▶ ABOUT THIS EXERCISE
Return every line of the data exactly as it appears.

▶ RECORDS SHOWN
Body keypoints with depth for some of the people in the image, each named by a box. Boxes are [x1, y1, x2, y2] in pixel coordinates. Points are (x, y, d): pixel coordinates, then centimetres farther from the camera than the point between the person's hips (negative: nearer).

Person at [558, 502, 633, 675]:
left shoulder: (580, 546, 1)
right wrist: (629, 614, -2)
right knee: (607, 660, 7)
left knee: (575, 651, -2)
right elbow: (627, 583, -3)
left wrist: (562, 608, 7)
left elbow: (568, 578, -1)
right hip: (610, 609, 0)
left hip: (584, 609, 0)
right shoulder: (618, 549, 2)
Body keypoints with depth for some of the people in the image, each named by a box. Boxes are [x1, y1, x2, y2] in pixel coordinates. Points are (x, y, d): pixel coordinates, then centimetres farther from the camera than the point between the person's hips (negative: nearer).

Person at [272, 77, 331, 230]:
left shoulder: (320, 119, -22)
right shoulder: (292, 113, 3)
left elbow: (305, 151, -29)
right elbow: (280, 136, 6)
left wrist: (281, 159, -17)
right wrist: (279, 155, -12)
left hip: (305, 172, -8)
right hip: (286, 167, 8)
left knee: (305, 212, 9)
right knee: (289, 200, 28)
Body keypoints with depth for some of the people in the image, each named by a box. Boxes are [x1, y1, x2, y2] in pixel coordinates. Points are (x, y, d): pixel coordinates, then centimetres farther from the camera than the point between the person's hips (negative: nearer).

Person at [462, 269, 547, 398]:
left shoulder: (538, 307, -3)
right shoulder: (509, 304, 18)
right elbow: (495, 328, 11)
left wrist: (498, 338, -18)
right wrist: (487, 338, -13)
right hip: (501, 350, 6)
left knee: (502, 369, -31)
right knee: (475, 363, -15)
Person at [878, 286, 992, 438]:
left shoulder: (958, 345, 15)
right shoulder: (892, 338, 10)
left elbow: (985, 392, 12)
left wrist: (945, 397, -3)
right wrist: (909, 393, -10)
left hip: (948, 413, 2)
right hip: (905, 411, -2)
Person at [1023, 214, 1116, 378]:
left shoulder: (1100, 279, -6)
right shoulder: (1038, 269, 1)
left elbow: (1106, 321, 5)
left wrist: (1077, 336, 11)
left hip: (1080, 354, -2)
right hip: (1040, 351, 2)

▶ RESULT OF THIS EXERCISE
Body keypoints with depth for some of the people in the image, each named by a box. Boxes are [x1, y1, x2, y2] in pixel coordinates. Points are (x, y, d): pixel coordinates, then centimetres farther from the camera than the point between the person's hips (negative: nearer).

Person at [558, 502, 633, 675]:
left shoulder: (580, 546, 1)
right wrist: (629, 614, -2)
right knee: (607, 660, 7)
left knee: (575, 651, -2)
right elbow: (627, 583, -3)
left wrist: (562, 608, 7)
left elbow: (568, 578, -1)
right hip: (610, 609, 0)
left hip: (584, 609, 0)
right shoulder: (618, 549, 2)
Body keypoints with depth for some of the people in the image, each named by a box. Boxes are [x1, y1, x2, y2] in pixel coordinates. Points are (x, y, d): pixel coordinates, then centimetres farther from the camera than the point between the person's hips (negative: nearer).

Person at [272, 77, 331, 230]:
left shoulder: (320, 119, -22)
right shoulder: (292, 113, 3)
left elbow: (305, 151, -29)
right elbow: (280, 136, 6)
left wrist: (281, 159, -17)
right wrist: (279, 155, -12)
left hip: (305, 172, -8)
right hip: (286, 167, 8)
left knee: (305, 212, 9)
right knee: (289, 200, 28)
Body keypoints with depth for some of the people in the image, each named by a box. Boxes are [x1, y1, x2, y2] in pixel coordinates. Points are (x, y, d): pixel coordinates, then centimetres farther from the camera than the point between the person's hips (negative: nearer).

Person at [462, 269, 547, 398]:
left shoulder: (538, 307, -3)
right shoulder: (509, 304, 18)
right elbow: (495, 328, 11)
left wrist: (498, 338, -18)
right wrist: (487, 338, -13)
right hip: (501, 350, 6)
left knee: (502, 369, -31)
right knee: (475, 363, -15)
Person at [878, 286, 992, 438]:
left shoulder: (958, 345, 15)
right shoulder: (892, 338, 10)
left elbow: (985, 392, 12)
left wrist: (945, 397, -3)
right wrist: (909, 393, -10)
left hip: (948, 413, 2)
right hip: (905, 411, -2)
Person at [1023, 214, 1116, 378]:
left shoulder: (1100, 279, -6)
right shoulder: (1038, 269, 1)
left elbow: (1106, 321, 5)
left wrist: (1077, 336, 11)
left hip: (1080, 354, -2)
right hip: (1040, 351, 2)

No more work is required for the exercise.